The JIM experts also said they were “confident” the Islamic State extremist group was responsible for an attack at Um Hosh in Aleppo in September 2016 using mustard gas.

Russia’s deputy ambassador to the U.N., Vladimir Safronkov, dismissed the JIM’s findings about Khan Sheikhoun as “mythical or invented,” asking how Syria could be blamed since investigators never visited the town or the air base where the sarin attack was claimed to have been launched.

Nebenzia said Monday, “It is important that the JIM is renewed but on an updated mandate because the systemic errors that we saw with the recent report should be corrected, and that’s the aim of our resolution.”

U.S. Ambassador Nikki Haley told the Security Council last week that the Washington revised its resolution to include some points in the Russian draft. But she claimed the Russian draft would keep Syria from being investigated and said Russia is continuing “to push unacceptable language only meant to undermine the investigators and divide this council.”

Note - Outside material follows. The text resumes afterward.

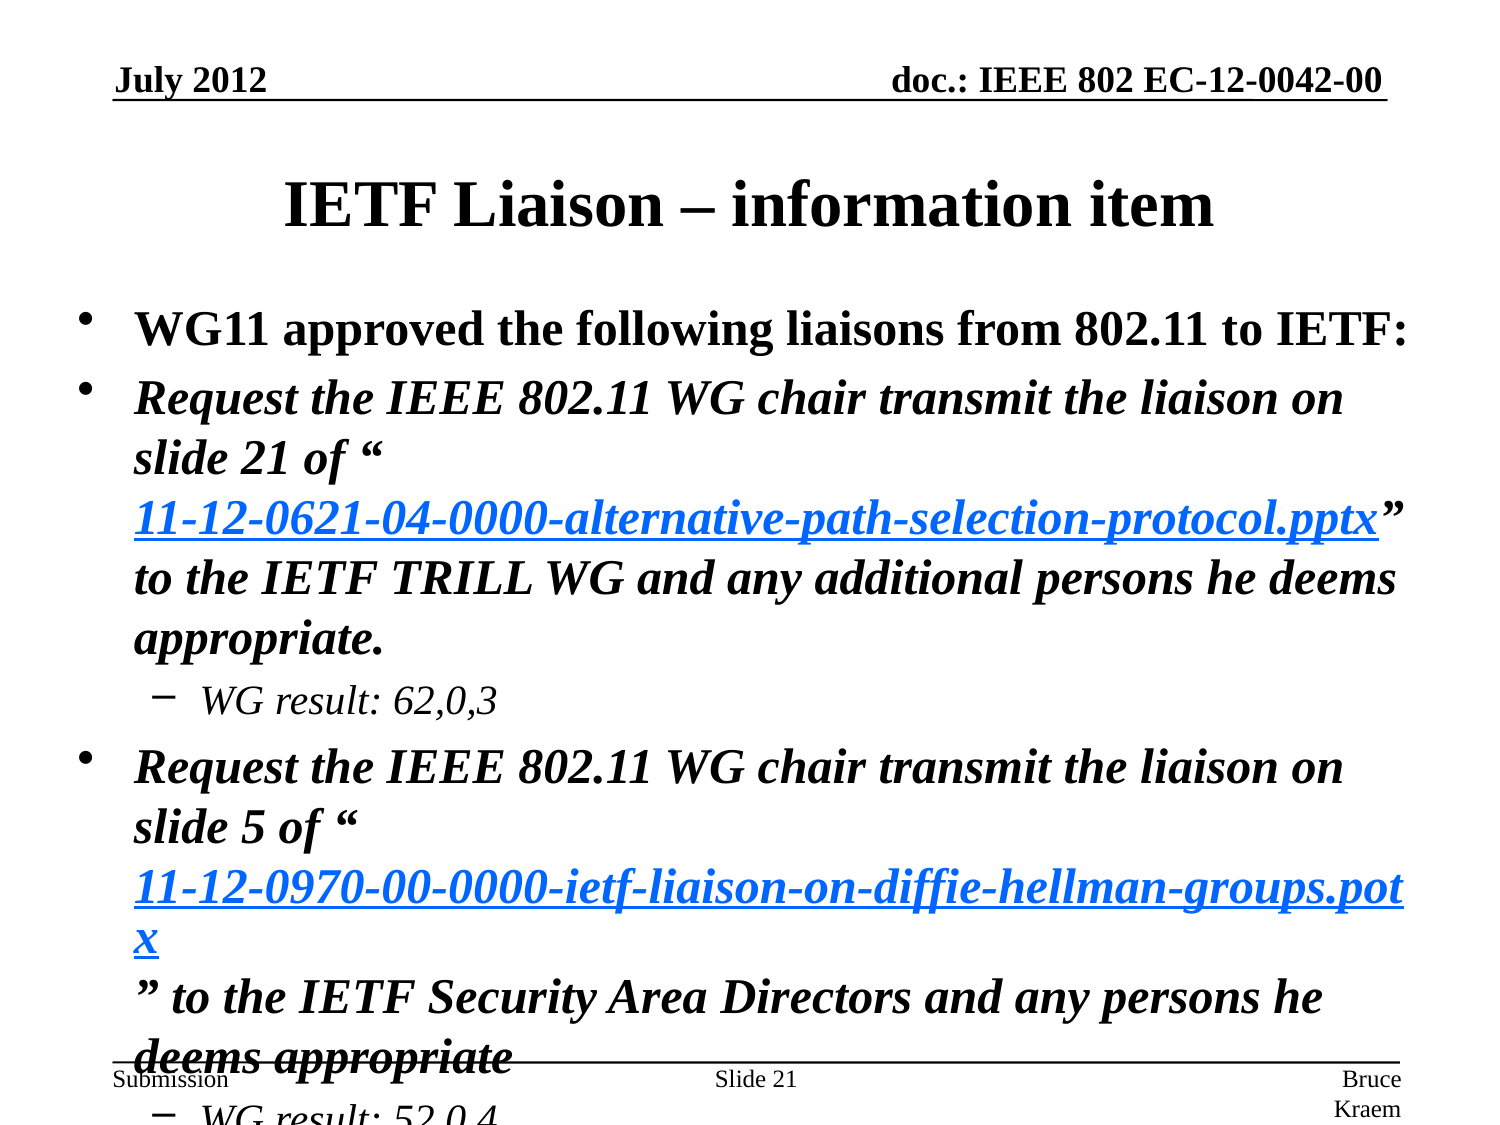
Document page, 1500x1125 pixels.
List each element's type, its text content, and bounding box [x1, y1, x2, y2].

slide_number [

It remains to be seen whether the rival drafts can be reconciled and a way found to continue the JIM’s work.

Britain’s U.N. ambassador told reporters Tuesday that it’s extremely important that everyone who uses chemical weapons in Syria or elsewhere is held accountable, and the JIM is crucial in determining responsibility.

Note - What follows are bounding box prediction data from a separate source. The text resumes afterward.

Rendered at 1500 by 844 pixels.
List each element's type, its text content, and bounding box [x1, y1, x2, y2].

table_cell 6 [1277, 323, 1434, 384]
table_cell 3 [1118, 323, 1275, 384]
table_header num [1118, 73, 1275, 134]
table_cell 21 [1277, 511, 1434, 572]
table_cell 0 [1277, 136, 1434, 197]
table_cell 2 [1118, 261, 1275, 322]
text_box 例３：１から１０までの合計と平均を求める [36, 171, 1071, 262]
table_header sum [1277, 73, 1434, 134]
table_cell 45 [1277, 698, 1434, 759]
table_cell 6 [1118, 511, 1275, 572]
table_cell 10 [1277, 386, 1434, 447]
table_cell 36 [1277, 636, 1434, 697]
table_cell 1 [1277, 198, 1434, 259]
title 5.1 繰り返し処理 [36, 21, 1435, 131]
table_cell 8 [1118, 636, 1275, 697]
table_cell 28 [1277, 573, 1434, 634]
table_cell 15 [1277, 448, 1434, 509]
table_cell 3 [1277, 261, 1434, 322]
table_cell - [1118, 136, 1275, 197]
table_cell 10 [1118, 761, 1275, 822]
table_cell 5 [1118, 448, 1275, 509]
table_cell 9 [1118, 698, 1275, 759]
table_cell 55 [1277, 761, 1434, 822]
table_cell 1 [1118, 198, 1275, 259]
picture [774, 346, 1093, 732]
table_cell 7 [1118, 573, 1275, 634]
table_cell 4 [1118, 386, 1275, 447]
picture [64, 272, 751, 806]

“Time is pressing, but I think everyone agrees that it should be renewed,” Matthew Rycroft said, but the Russians “have a different view about what sort of JIM.”

“What is at stake is the professional, independent, objective, scientific, nonpartisan, depoliticized JIM which we’ve currently got, which we’ve had before, and which we need in the future,” Rycroft said.

In September 2013, Syria accepted a Russian proposal to relinquish its chemical weapons stockpile and join the Chemical Weapons Convention. That averted a U.S. military strike in response to an alleged chemical weapons attack that killed hundreds in the Damascus suburb of Ghouta.